**SOURCE EXTRACT**
********
Sure. That’s a very good question. Our primary operating companies are in Taiwan and Korea. In Q1 our (employee) tax expenses were effectively our Taiwan tax expense and our Taiwan only reported effective tax rate was only 17%, Korea made a loss. Let me add a bit more color. Our Q1 effective tax rate was however much higher than our Taiwan only tax rate of 17% and our – and also higher than our mobile tax rate for very complicated reasons mainly related to higher tax expenses that arise from higher taxable income under Taiwan tax accounting versus lower income recognized under U.S. GAAP. Taiwan tax accounting income was much higher because of temporary balance sheet related foreign exchange gain. This gain and result in tax expenses are temporary and well in line when the NT to U.S. dollar exchange rate moves in a different direction. Furthermore in Q1 Korea made a loss which depressed our overall operating profit with no tax benefits.

Anthony Stoss - Craig-Hallum

Analyst

Great. Thank you.

Operator

Operator

Thank you for your question. Your next question comes from the line of Suji De Silva from Topeka. Please ask your question.

Suji De Silva - Topeka

Analyst

Hi guys, couple of questions on the growth opportunities here. First of all for the TLC partner that’s ramping up. So I understand those are Tiers two to three smartphone OEMs or there are opportunities there in the Tier 1 as well for smartphones?
********
**EXERCISE PROMPT**
Reproduce the earnings call transcript word for word, starting with "Suji De Silva - Topeka" and going on through "well for smartphones?". The rows that follow come from a separate source, not from the earnings call transcript.

**RECORD SET**
********
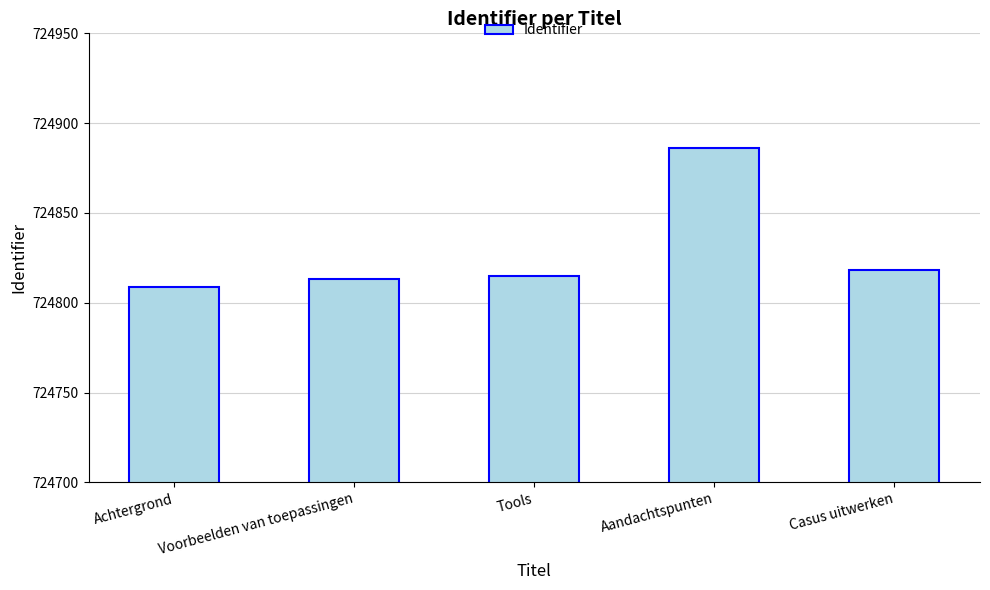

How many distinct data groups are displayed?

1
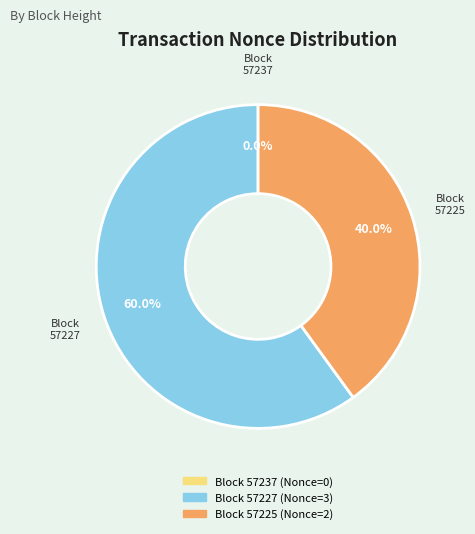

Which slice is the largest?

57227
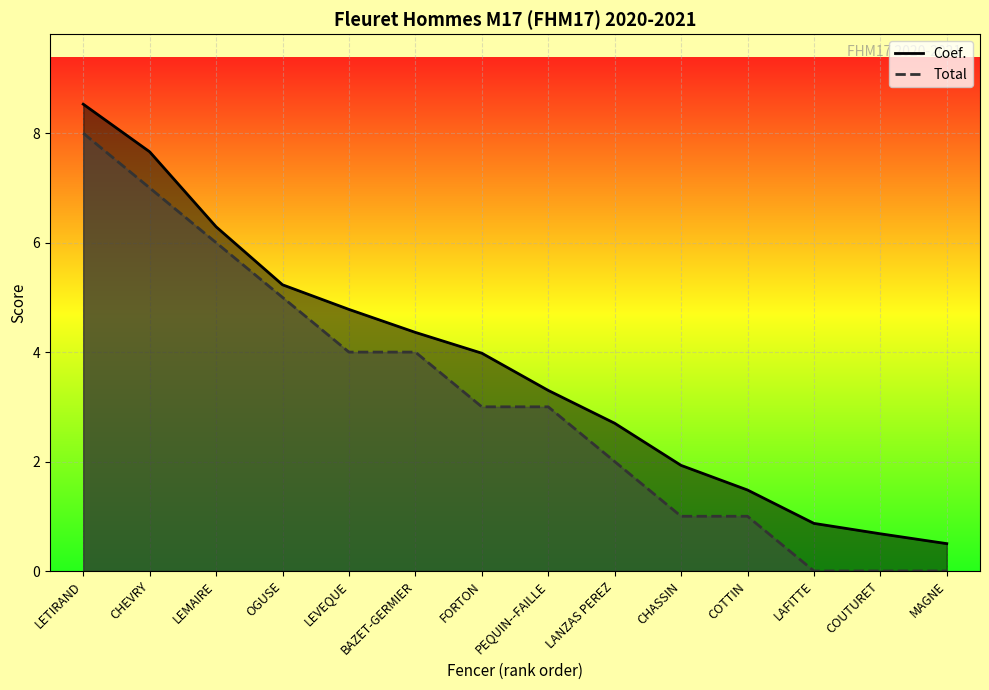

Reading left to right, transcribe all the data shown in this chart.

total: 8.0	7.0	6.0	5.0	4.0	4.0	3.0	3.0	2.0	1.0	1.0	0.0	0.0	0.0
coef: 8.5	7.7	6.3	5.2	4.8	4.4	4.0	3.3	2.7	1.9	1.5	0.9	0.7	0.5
********
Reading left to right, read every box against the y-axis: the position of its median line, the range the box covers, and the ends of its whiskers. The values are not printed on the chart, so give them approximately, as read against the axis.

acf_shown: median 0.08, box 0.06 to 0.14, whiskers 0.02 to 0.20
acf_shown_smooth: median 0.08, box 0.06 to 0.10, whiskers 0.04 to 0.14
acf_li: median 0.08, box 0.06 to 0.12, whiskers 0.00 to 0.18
********
**ANSWER SECTION**
Suji De Silva - Topeka

Analyst

Hi guys, couple of questions on the growth opportunities here. First of all for the TLC partner that’s ramping up. So I understand those are Tiers two to three smartphone OEMs or there are opportunities there in the Tier 1 as well for smartphones?